La differenza tra Allegri, Spalletti, Inzaghi ed il guardiolismo sfrenatoTUTTO mercato WEB
© foto di Federico Gaetano
lunedì 26 gennaio 2015, 08:002015
di Marco Conterio

Duemilacinquecentottantadue posti. E poche più anime, ad Agliana, paese a due passi da Pistoia. Che ora cerca timida rinascita dalla Prima Categoria, ma che ha visto i vagiti del Massimiliano Allegri allenatore, quasi dodici anni fa. Più di vent'anni fa, invece, Luciano Spalletti vinceva il play-off contro l'Alessandria, evitando all'Empoli l'incubo della C2. Nel 2006, invece, dopo 5 pareggi e 4 sconfitte nelle prime 9 partite, l'Arezzo decide di esonerare Antonio Conte che, una volta richiamato, conquista 24 punti nelle ultime 10 gare. Ruolino di marcia da salvezza piena, non fosse per la pesante penalizzazione ricevuta. Ed è lì, nei campo polverosi, nel calcio che conta sì ma un po' meno, che tre grandi tecnici si sono formati. In Toscana, ma è solo un caso, perché la gavetta è e dovrebbe essere cosa universale, dal Triveneto sino a Ragusa.
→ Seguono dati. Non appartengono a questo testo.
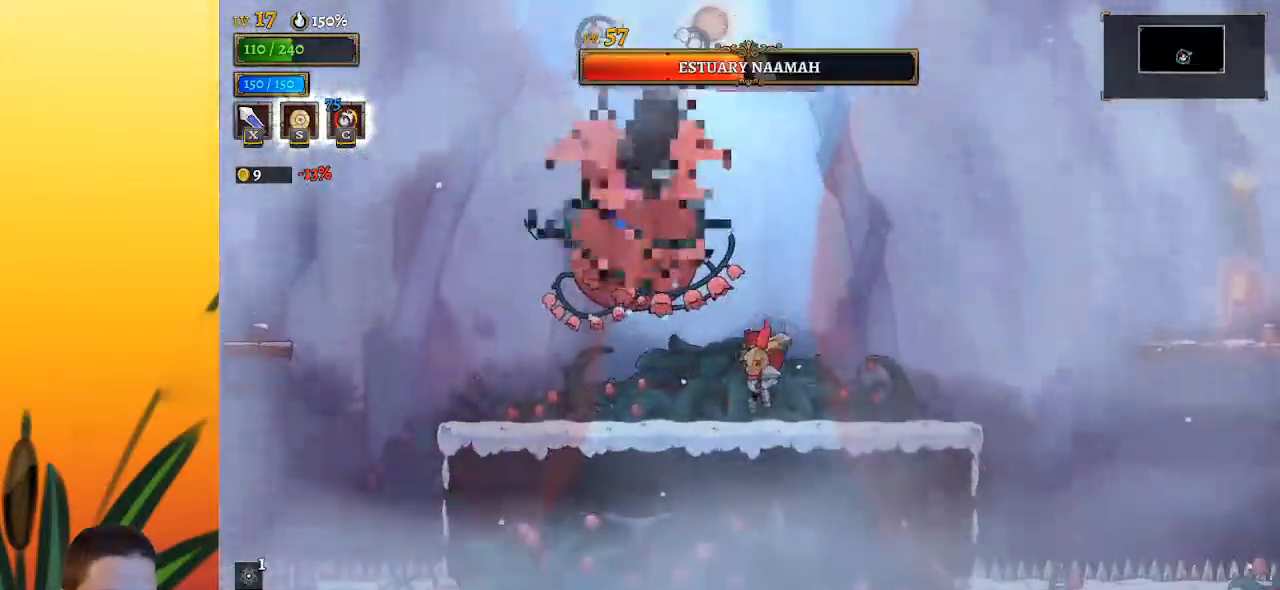
{"keys": ["left"], "events": [[350, "x", "down"], [383, "left", "down"], [433, "x", "up"]]}
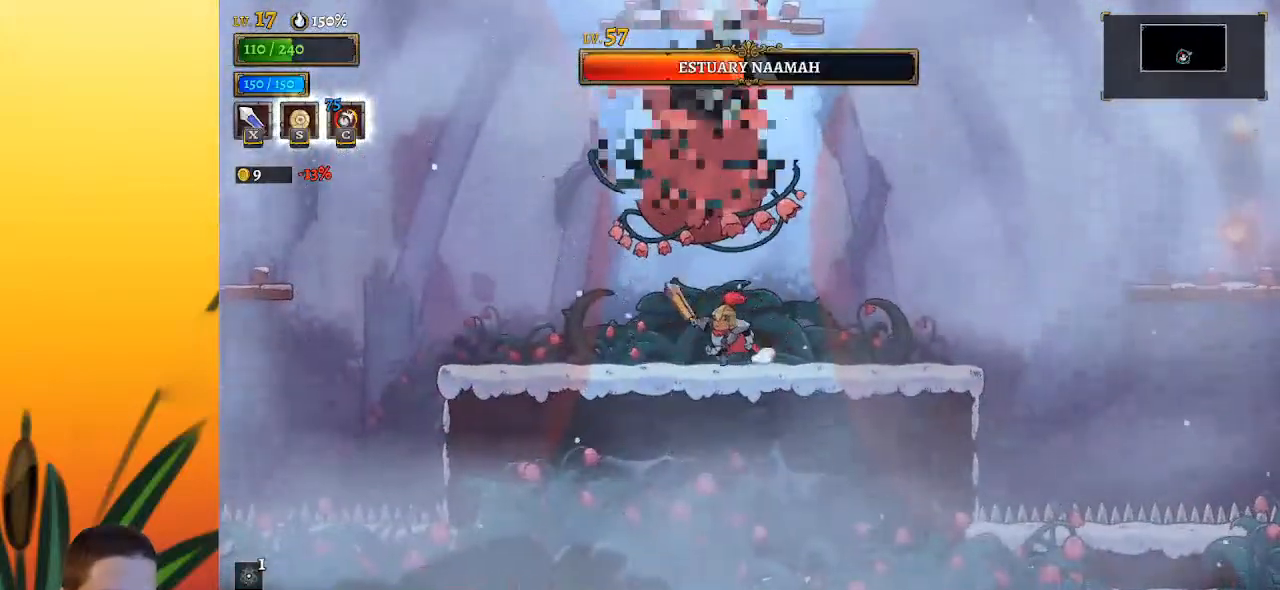
{"keys": ["left"], "events": [[317, "left", "up"], [317, "right", "down"], [400, "right", "up"], [400, "x", "down"], [500, "left", "down"], [500, "x", "up"]]}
C'è però un allenatore che, con i suoi miracoli, ha fatto forse pensare ad un'intera generazione di poter diventare quasi ultraterrena. Difetti del guardiolismo sfrenato, ovvero del pensare di poter trovare un allenatore dal proprio vivaio e amen se ha visto solo grandi palcoscenici e mai campetti polverosi. Il Milan ci riuscì in passato, ma era un altro calcio. Leonardo, Clarence Seedorf, ora Filippo Inzaghi. Silvio Berlusconi ha riprovato il miracolo Sacchi-Capello, pescando tecnici che mai avevano guidato un club importante, che mai soprattutto ne avevano allenato uno dal lignaggio minore, prendendosi bastonate, esoneri, oppure allori e successi. No. Il guardiolismo sfrenato, ha portato il calcio italiano, e nella fattispecie il Milan, a credere che grande giocatore uguale grande allenatore fosse equazione semplicemente ripetibile. Pure se in carriera hai vinto solo un Viareggio.